◆ What is required
Go to the line holding "Ketua Bhayangkari Daerah Jawa Timur bersama" in the entries below and write out exactly every line down to and including the line holding "Rangkaian kegiatan dilanjutkan".

START Supplied records

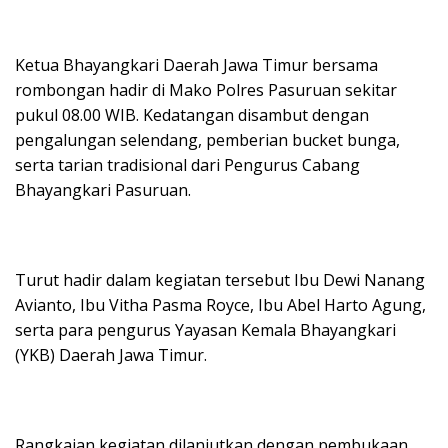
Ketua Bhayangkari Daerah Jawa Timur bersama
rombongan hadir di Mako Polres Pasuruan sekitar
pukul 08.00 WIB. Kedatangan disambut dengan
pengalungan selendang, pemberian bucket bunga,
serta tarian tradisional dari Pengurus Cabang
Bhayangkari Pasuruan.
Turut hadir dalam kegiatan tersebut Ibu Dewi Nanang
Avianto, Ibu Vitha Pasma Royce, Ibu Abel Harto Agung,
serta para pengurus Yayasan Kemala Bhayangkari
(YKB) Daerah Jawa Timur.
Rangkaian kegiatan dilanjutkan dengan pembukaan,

END Supplied records
START Supplied records

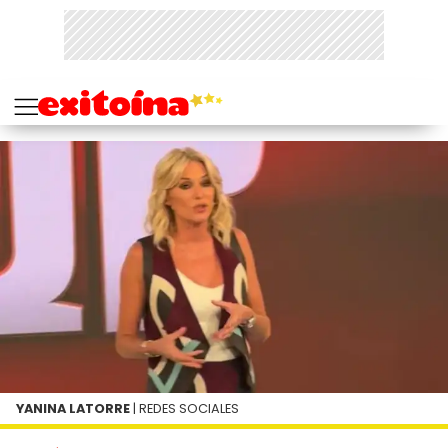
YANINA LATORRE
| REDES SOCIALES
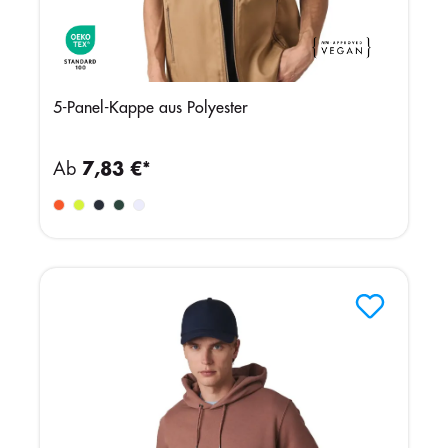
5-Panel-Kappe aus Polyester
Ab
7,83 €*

END Supplied records

◆ Finished task
Ketua Bhayangkari Daerah Jawa Timur bersama
rombongan hadir di Mako Polres Pasuruan sekitar
pukul 08.00 WIB. Kedatangan disambut dengan
pengalungan selendang, pemberian bucket bunga,
serta tarian tradisional dari Pengurus Cabang
Bhayangkari Pasuruan.
Turut hadir dalam kegiatan tersebut Ibu Dewi Nanang
Avianto, Ibu Vitha Pasma Royce, Ibu Abel Harto Agung,
serta para pengurus Yayasan Kemala Bhayangkari
(YKB) Daerah Jawa Timur.
Rangkaian kegiatan dilanjutkan dengan pembukaan,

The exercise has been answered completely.